After a long week on the road visiting family for the holidays, last night I rolled up to our house, unloaded our stuff and immediately hit the self-care button. I look forward to the holidays all year, but the second they’re over I breathe a huge sigh of relief and break out the bath oils. Stress can be tough on skin. But factor in poor sleep, a scary amount of junk food and one too many alcoholic beverages and my skin looks downright scary. We’re talking itchy and flaky with a mysterious rash kind of scary.
Needless to say, I always keep a bottle of this calming bath oil up my sleeve for times like these. It’s wonderfully soothing, not just for skin but also for an anxious mind. Plus it smells incredible and leaves skin insanely hydrated. Just pour it into your bath as the tub fills and then hop on in. It lightly coats skin and sinks in as you soak, leaving you with super soft, rejuvenated skin.
Calming Chamomile Bath Oil
After a long day, nothing—seriously, nothing—is better than a hot bath. This herb-infused bath oil is perfect for soothing irritated skin and calming your mind so you can unwind and fall asleep more easily. It’s made with coconut and sweet almond oils to replenish moisture, and chamomile to help you relax. Lavender, cedarwood, camphor and rosemary essential oils give it a wonderful scent that’s not only soothing but also good for the immune system.
Before combining the oils, you’ll want to infuse the almond oil with dried chamomile flowers. To speed up the process, you can do this in a crockpot or on the stove using a double-boiler. Since I’m usually not in a hurry, I prefer the cold infusion method. While it does take a little bit longer it’s also a lot gentler so you wind up with more active chamomile compounds in your oil. If you’re in a rush, simply use heat to infuse the chamomile or go with 15 – 20 drops of chamomile essential oil instead.

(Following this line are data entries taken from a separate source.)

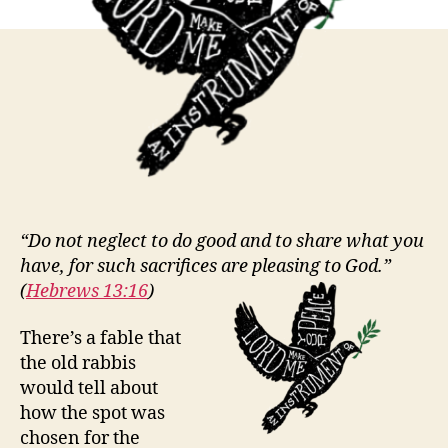
“Do not neglect to do good and to share what you
have, for such sacrifices are pleasing to
God.”
(
Hebrews 13:16
)
There’s a fable that
the old rabbis
would tell about
how the spot was
chosen for the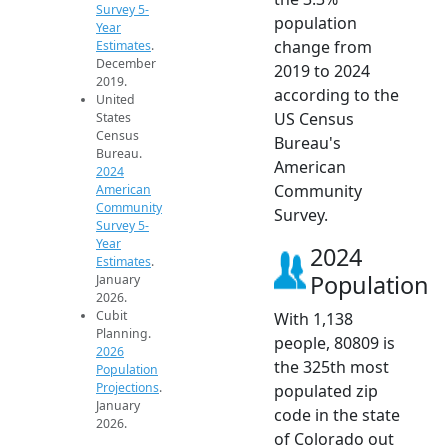
Survey 5-
population
Year
change from
Estimates
.
December
2019 to 2024
2019.
according to the
United
US Census
States
Census
Bureau's
Bureau.
American
2024
Community
American
Community
Survey.
Survey 5-
Year
2024
Estimates
.
Population
January
2026.
Cubit
With 1,138
Planning.
people, 80809 is
2026
the 325th most
Population
Projections
.
populated zip
January
code in the state
2026.
of Colorado out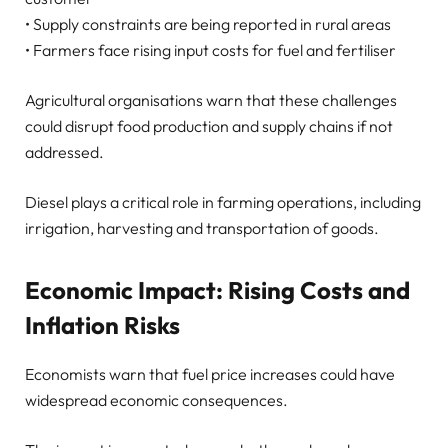
• Supply constraints are being reported in rural areas
• Farmers face rising input costs for fuel and fertiliser
Agricultural organisations warn that these challenges
could disrupt food production and supply chains if not
addressed.
Diesel plays a critical role in farming operations, including
irrigation, harvesting and transportation of goods.
Economic Impact: Rising Costs and
Inflation Risks
Economists warn that fuel price increases could have
widespread economic consequences.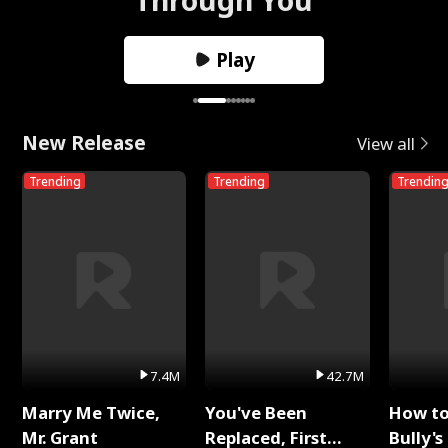
Play
New Release
View all
Trending
Trending
Trendin
7.4M
42.7M
Marry Me Twice,
You've Been
How t
Mr. Grant
Replaced, First
Bully's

To use, pour the oil under the faucet as the bath fills up and allow the oils to disperse throughout the water. Soak for 30 minutes and gently towel off when you’re done so as not to wipe off all the oil. And always make sure to climb out of the tub slowly in case the oils coat the bottom of the tub and make it slick.
Chamomile Bath Oil
Yield 8 ounces
- Start by infusing the chamomile oil. For the slow extraction method, combine dried chamomile flowers with 1 cup almond oil in a glass mason jar. Screw on the lid and set aside to steep for 3 – 4 weeks, then strain out the chamomile. To save time, combine the chamomile and almond oil in a small sauce pan. Heat over low heat for 5 to 10 minutes, then turn off the heat and let the chamomile infuse in the oil for an hour. Strain out the chamomile.
- Using a funnel, pour the almond oil into a glass bottle. Add the coconut oil and essential oils (if using chamomile essential oil, add it now). Feel free to add more chamomile blossoms or other dried herbs if you like.
- Screw on the lid and shake well to combine.
- While filling up the tub, pour 1 – 2 tablespoons under the running faucet. Allow the oils to disperse throughout the water before climbing in. Soak for 30 minutes then gently towel off.